What I've been reading
I read
Daughters of Earth: Feminist Science Fiction in the Twentieth Century, a collection of short stories, each paired with a critical essay, edited by Justine Larbalestier. I think this is a great way to set up an anthology; it's like after you finish each story, someone is waiting eagerly to discuss it with you, which is awesome. (I got so mad at the essay about Karen Joy Fowler's "What I Didn't See", though. The author has a really bizarre reading where one offhand line is the true theme of the entire story, and also if you even acknowledge that it's possible to read it as 'literary fiction' you are a filthy collaborator and not, like, someone who's capable of seeing ambiguity in a without compulsively resolving it with a sledgehammer.)
I reread
Death at the Bar, which is to Alleyn and Fox as The Adventure of the Three Garridebs is to Holmes and Watson. All the Holmes/Watson shippers (or, for that matter, platonic hurt/comfort fans, I guess) know exactly what I'm talking about. Although, unlike Holmes/Watson, no one on the internet seems to actually ship Alleyn/Fox. Including me. I mean, I wouldn't mind shipping it just to annoy Ngaio Marsh's homophobic ghost, but I just can't see my way to it. I'll have to settle for shipping Alleyn with Nigel Bathgate in the early books.
I read
The Literature of Hope in the Middle Ages and Today: Connections in Medieval Romance, Modern Fantasy, and Science Fiction, which is a book I turned up doing a subject search at my library for either Science Fiction - Criticism or Fantasy - Criticism.
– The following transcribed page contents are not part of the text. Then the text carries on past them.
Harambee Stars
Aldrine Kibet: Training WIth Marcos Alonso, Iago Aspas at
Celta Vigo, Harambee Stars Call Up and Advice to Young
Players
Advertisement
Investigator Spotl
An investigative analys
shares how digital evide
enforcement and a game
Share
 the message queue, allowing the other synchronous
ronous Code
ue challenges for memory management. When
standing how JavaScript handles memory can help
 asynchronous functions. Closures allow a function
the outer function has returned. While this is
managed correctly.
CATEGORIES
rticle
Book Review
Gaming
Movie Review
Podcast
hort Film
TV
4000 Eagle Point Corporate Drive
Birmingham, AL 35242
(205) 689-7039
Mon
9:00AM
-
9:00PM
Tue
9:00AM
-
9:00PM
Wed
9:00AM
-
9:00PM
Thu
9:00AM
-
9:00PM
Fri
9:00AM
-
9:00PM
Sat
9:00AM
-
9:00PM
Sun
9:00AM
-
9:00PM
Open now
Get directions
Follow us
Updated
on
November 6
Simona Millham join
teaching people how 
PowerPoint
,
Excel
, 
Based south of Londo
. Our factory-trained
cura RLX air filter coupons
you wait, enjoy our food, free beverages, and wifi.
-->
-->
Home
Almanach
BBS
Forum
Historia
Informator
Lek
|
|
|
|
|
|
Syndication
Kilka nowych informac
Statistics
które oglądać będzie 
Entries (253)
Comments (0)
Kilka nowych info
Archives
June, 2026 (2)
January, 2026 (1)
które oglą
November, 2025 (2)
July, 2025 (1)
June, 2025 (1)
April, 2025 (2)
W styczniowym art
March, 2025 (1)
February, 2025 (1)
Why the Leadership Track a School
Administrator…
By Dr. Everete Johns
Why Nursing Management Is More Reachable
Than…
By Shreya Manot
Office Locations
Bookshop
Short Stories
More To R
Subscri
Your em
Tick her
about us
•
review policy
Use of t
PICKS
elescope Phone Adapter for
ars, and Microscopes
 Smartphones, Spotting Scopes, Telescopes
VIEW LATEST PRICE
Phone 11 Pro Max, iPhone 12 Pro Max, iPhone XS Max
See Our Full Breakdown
I'm sympathetic to its thesis, which is essentially [thing that I love to read] has many things in common with [other thing that I love to read], but it's not exactly a deep or substantial analysis of the topic. Nice cover, though.
I read
Bridge of Birds: A Novel of an Ancient China That Never Was, and loved loved loved it. It's deceptively episodic at first, and hilarious, but everything comes together in a big way at the end and ♥
What I'm reading now
I just started rereading
Surfeit of Lampreys. I remember the Lampreys being one of my absolute favorite fictional families. I can't believe they retitled it Death of a Peer when it was published in the U.S.; first of all, that is a pretty boring title, even not in comparison with Surfeit of Lampreys, and second of all how could you possibly pass up that surfeit of lampreys joke, I mean really.
What I'm reading next
I have the other two Chronicles of Master Li and Number Ten Ox, among other things.